Section 44 applies to every person who nominates for election, whether or not they are successful. At the 2016 federal election, 1625 people stood for office. Many were ineligible to stand, with few outside the major parties making even the barest inquiries about their citizenship or other grounds of disqualification.

There can be as little as 10 days between the calling of an election and the close of nominations

In 2016, few people were aware of section 44, and so the high ­number of ineligible candidates did not raise concerns. Things will be different next time. The legitimacy of the poll will be questioned if ballots are contested by dual citizens and other disqualified candidates, especially where their presence affects the outcome.

Unfortunately, there is no easy fix. Our electoral processes do not provide time to vet all candidates. There can be as little as 10 days between the calling of an election and the close of nominations. Instead, the process must begin weeks before the election is called, which will be before many people have decided to run as a candidate.

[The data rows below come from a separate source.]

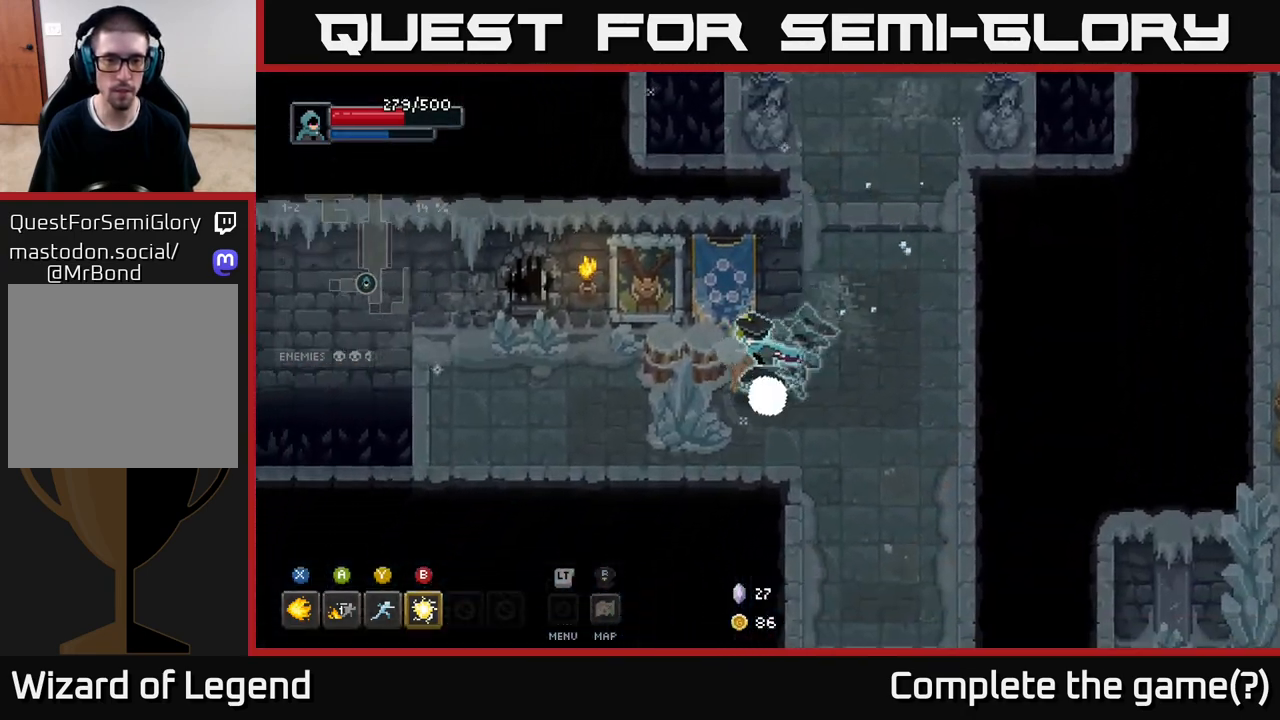
{"buttons": [], "left_stick": "down-right", "right_stick": "center", "events": [[33, "left_stick", "up-left"], [217, "left_stick", "down-left"], [367, "left_stick", "down-right"]]}
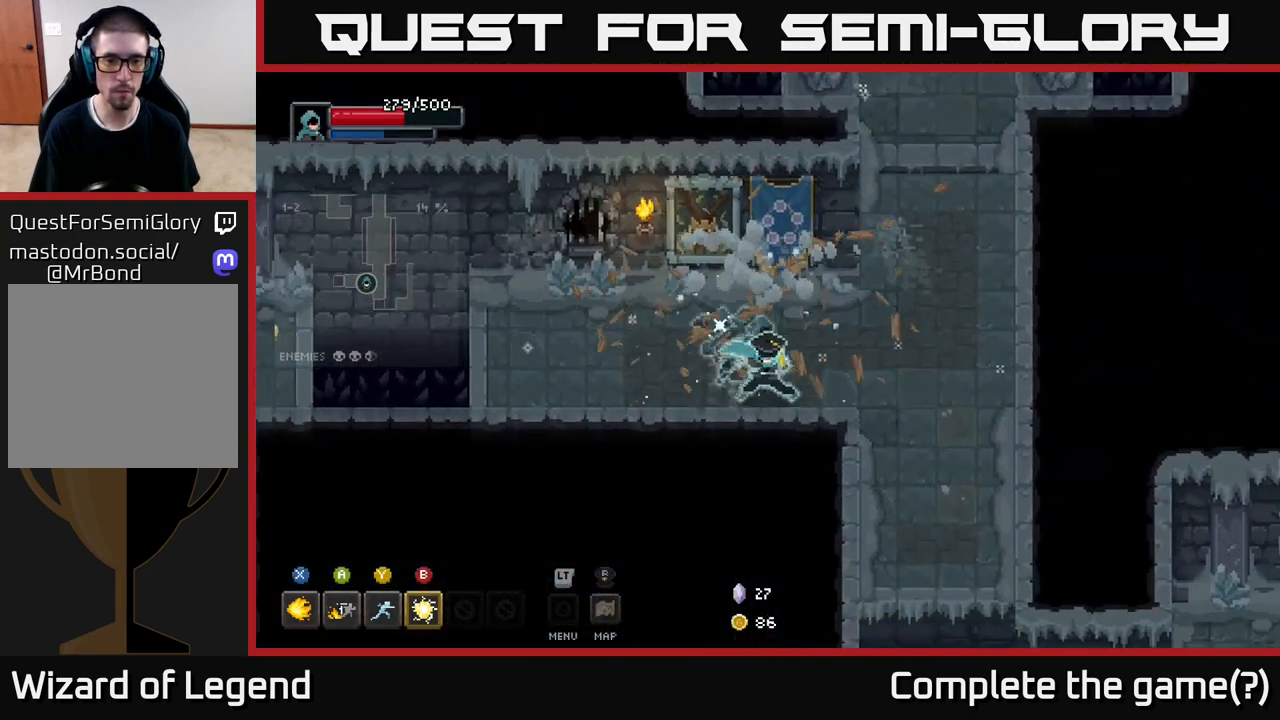
{"buttons": [], "left_stick": "left", "right_stick": "center", "events": [[17, "left_stick", "left"], [233, "left_stick", "up-left"], [417, "left_stick", "left"]]}
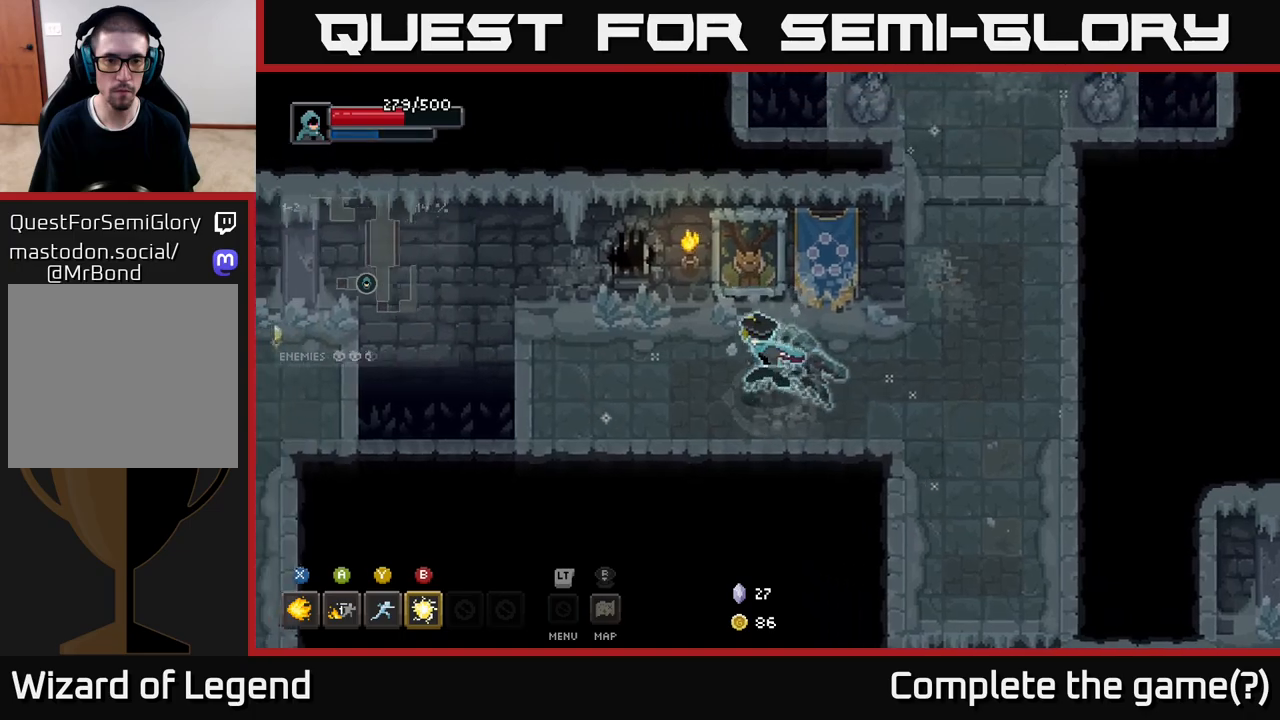
{"buttons": [], "left_stick": "left", "right_stick": "center", "events": []}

The vetting of even a single person can be time-consuming and complex. The process requires each candidate to construct a family tree back to their great grandparents that identifies anyone born in or holding the citizenship of another country. Lawyers from Australia and overseas must then assess whether the candidate has received citizenship by descent. The background of the person’s spouse must also be examined to see if citizenship has been conferred by marriage.

Parliament could respond by mandating a much longer period between the calling of an election and the close of nominations. It could also fund an independent agency to assess the eligibility of all candidates. These would introduce a bloated election period and cost millions of dollars.

The better option is to fix the underlying problem. A solution is provided by the Constitution itself. Section 34 sets out the qualifications of members, including that they be at least 21 years of age.

It begins with the words “until the parliament otherwise provides”, meaning that these rules can be changed and updated. Australia should hold a referendum to insert these same words into section 44. This would permit parliament to rewrite the terms of disqualification to put our present problems behind us once and for all.

George Williams is Dean of Law at UNSW.